- EXERCISE -
Convert all of the following material into a JSON list of strings with one string per line, omitting blank lines and leaving out the pictures.

- PROVIDED MATERIAL -
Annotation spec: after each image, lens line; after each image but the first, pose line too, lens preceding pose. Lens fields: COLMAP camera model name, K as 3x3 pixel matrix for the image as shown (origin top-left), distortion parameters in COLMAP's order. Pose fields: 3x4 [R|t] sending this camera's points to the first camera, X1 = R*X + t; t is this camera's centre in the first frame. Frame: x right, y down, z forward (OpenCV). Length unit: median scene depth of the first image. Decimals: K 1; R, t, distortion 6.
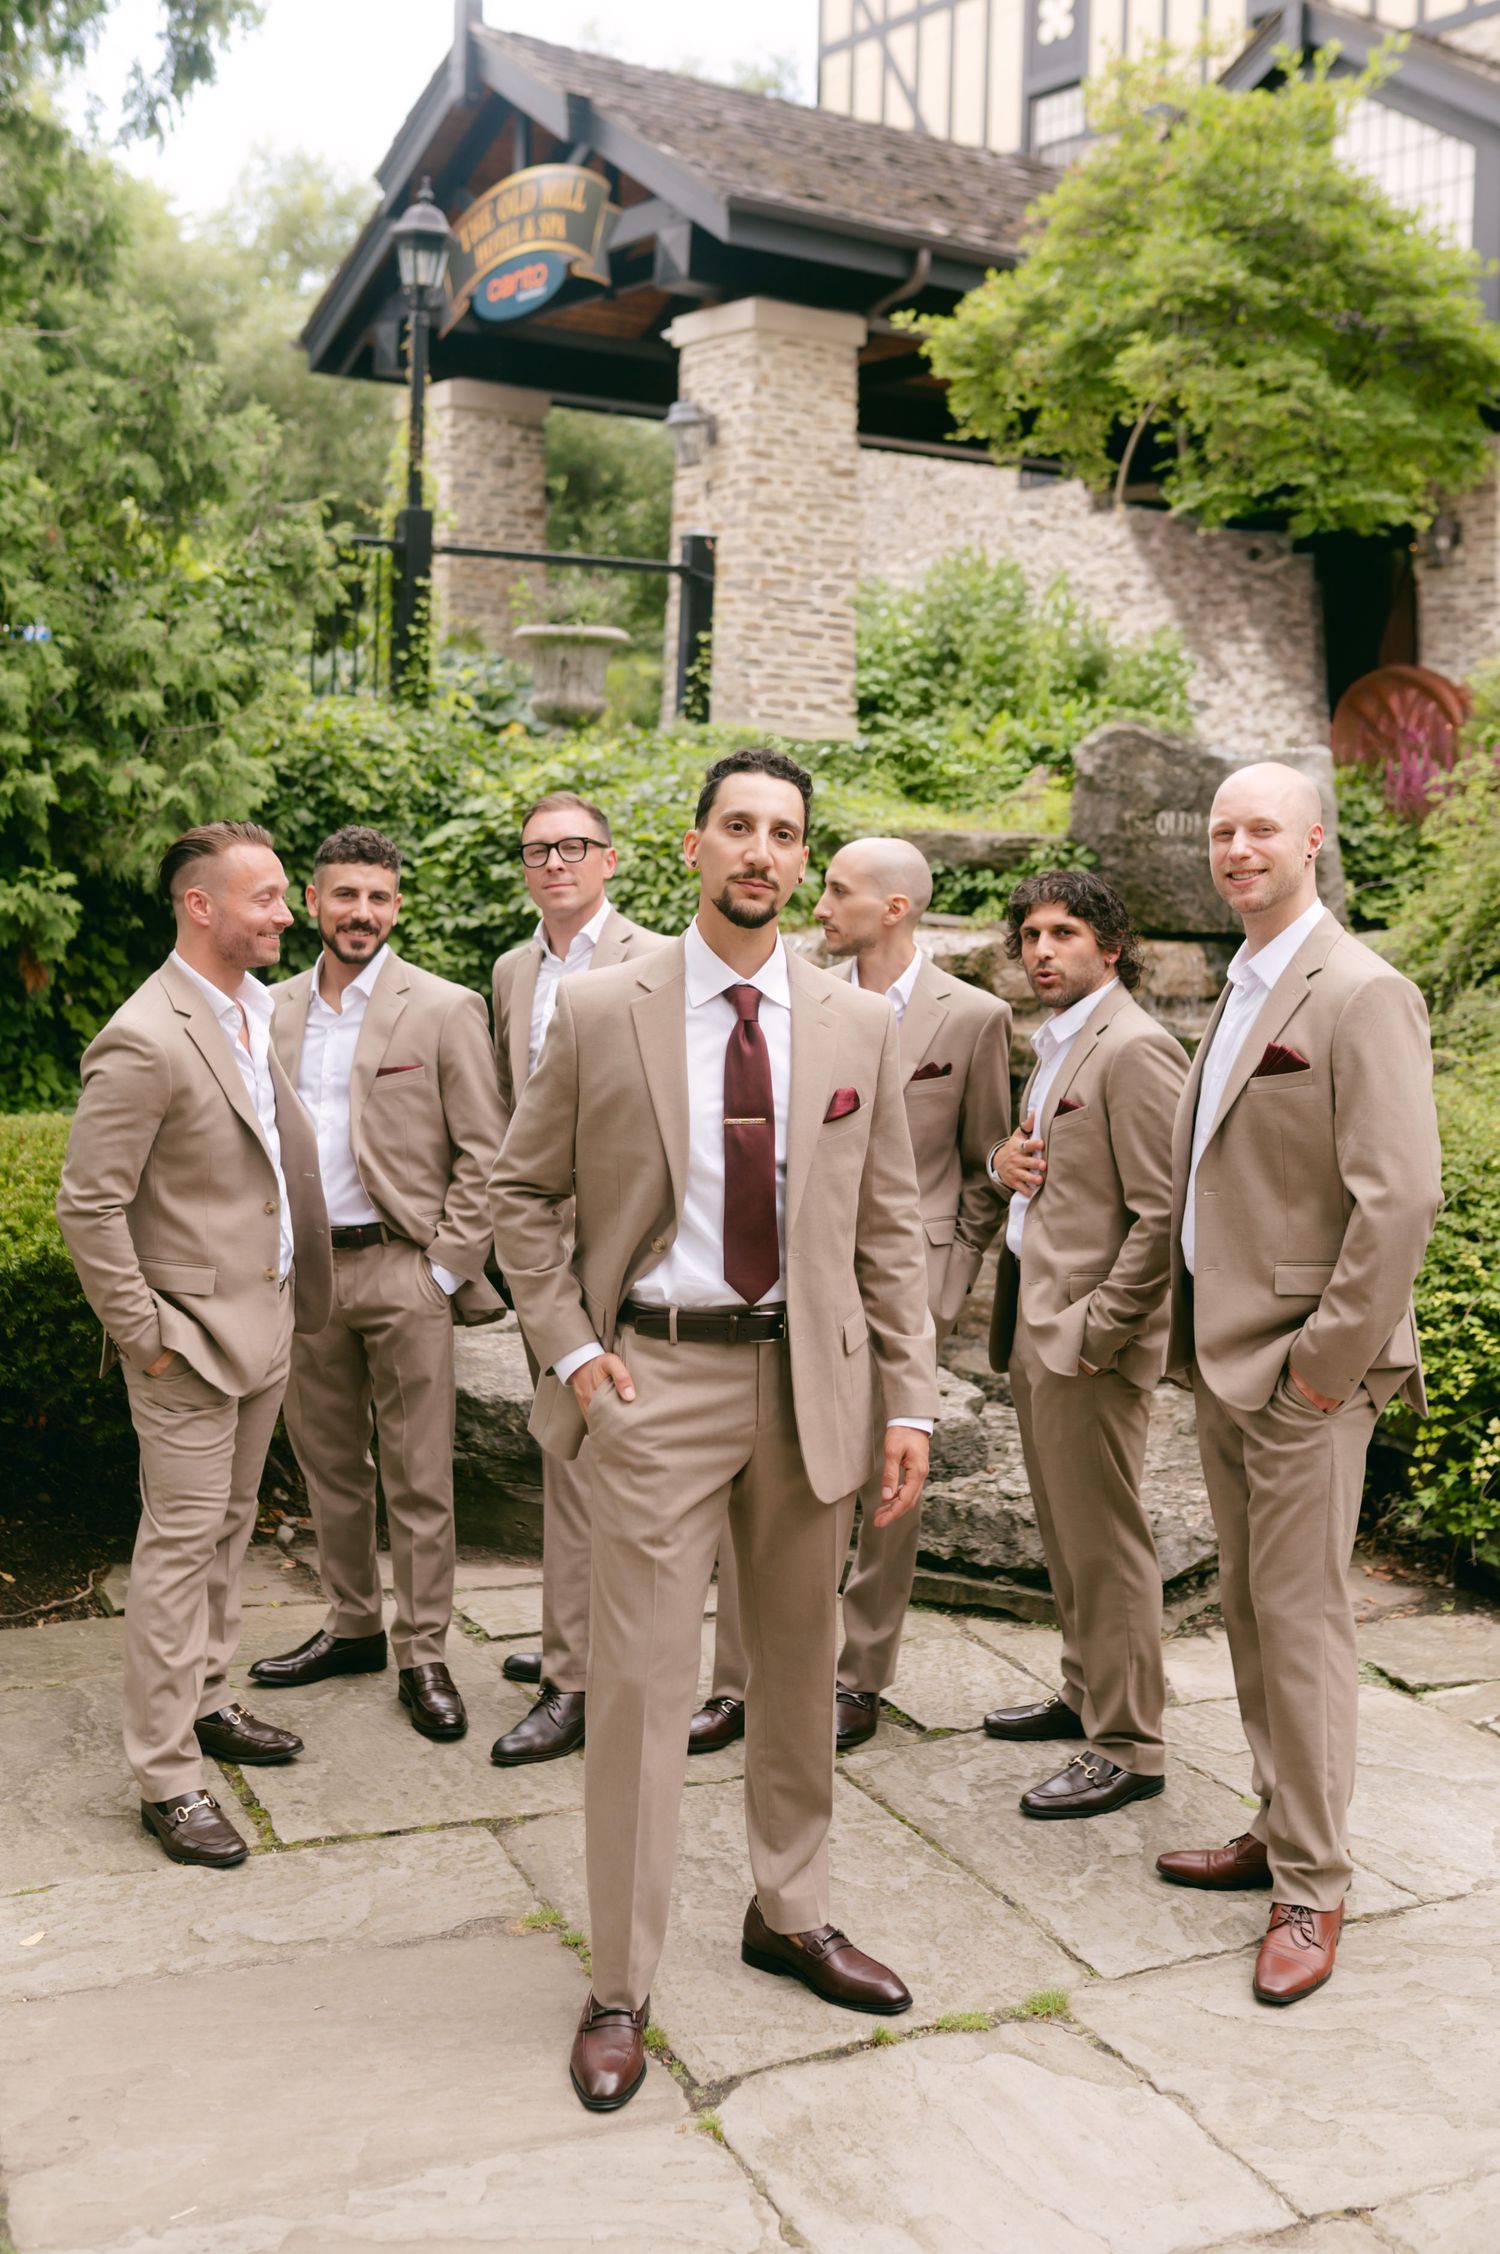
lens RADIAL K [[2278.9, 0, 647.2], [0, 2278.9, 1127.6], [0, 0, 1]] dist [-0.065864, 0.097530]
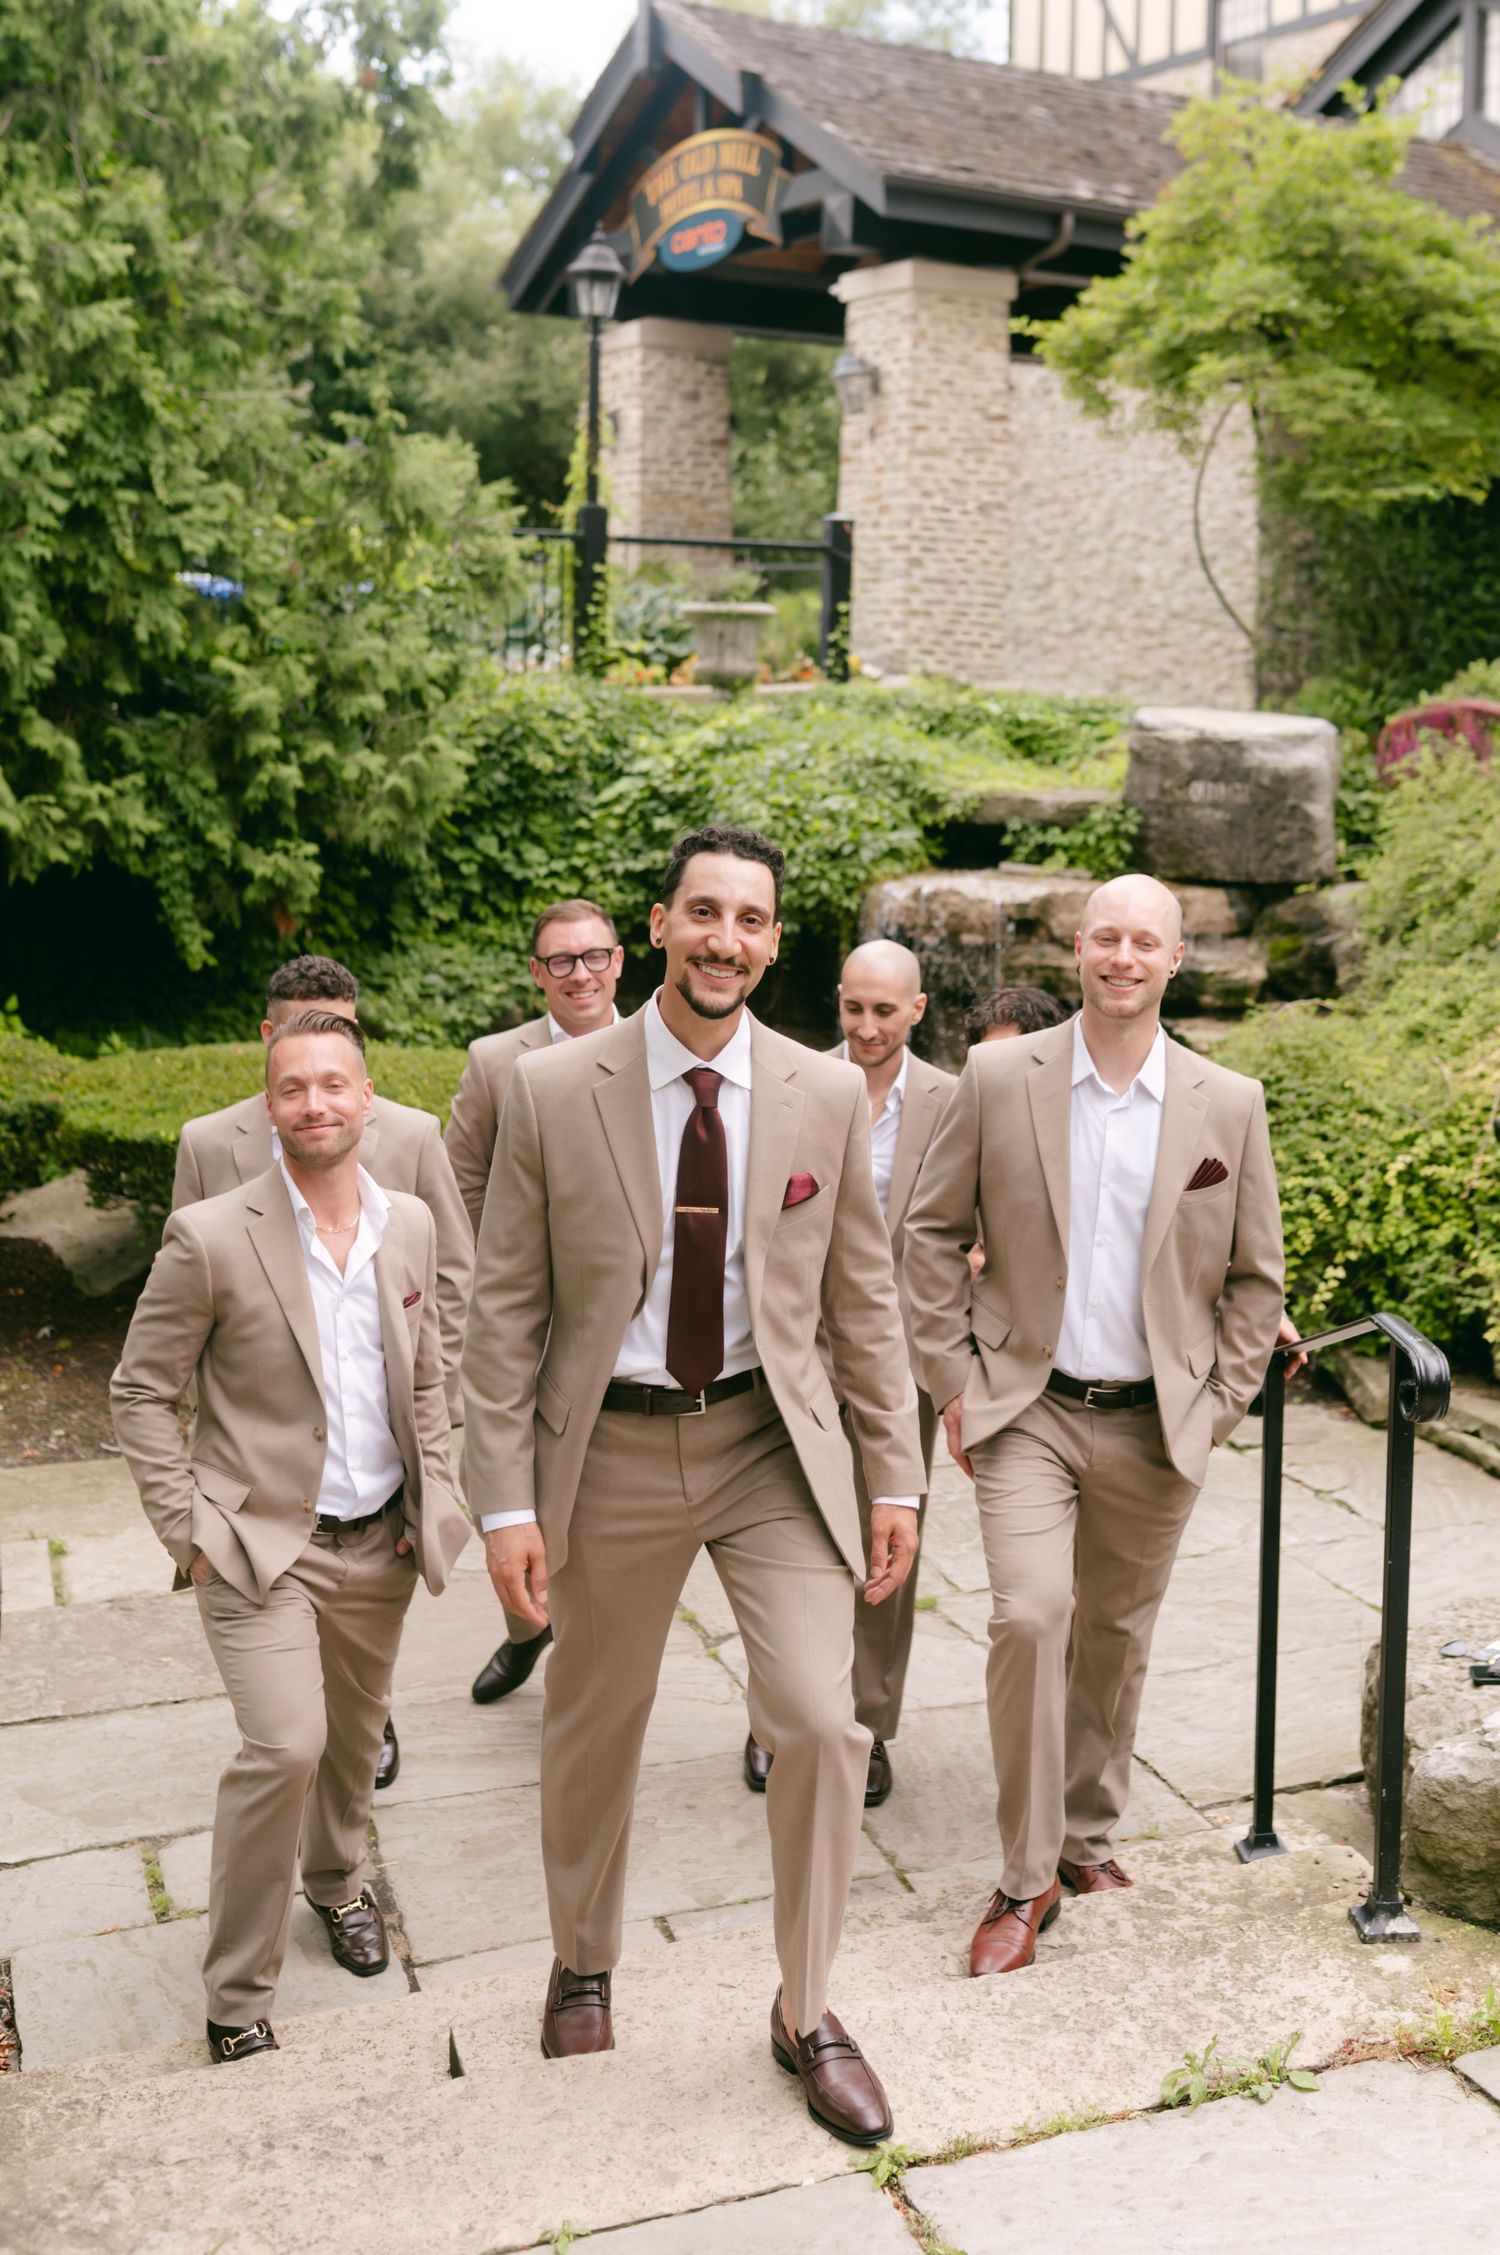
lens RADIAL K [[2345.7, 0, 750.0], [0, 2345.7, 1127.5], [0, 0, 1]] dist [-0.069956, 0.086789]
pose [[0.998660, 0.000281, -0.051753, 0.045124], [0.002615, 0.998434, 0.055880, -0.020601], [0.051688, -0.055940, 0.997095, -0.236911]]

- SOLUTION FOR THIS TASK -
[
  "Annotation spec: after each image, lens line; after each image but the first, pose line too, lens preceding pose. Lens fields: COLMAP camera model name, K as 3x3 pixel matrix for the image as shown (origin top-left), distortion parameters in COLMAP's order. Pose fields: 3x4 [R|t] sending this camera's points to the first camera, X1 = R*X + t; t is this camera's centre in the first frame. Frame: x right, y down, z forward (OpenCV). Length unit: median scene depth of the first image. Decimals: K 1; R, t, distortion 6.",
  "lens RADIAL K [[2278.9, 0, 647.2], [0, 2278.9, 1127.6], [0, 0, 1]] dist [-0.065864, 0.097530]",
  "lens RADIAL K [[2345.7, 0, 750.0], [0, 2345.7, 1127.5], [0, 0, 1]] dist [-0.069956, 0.086789]",
  "pose [[0.998660, 0.000281, -0.051753, 0.045124], [0.002615, 0.998434, 0.055880, -0.020601], [0.051688, -0.055940, 0.997095, -0.236911]]"
]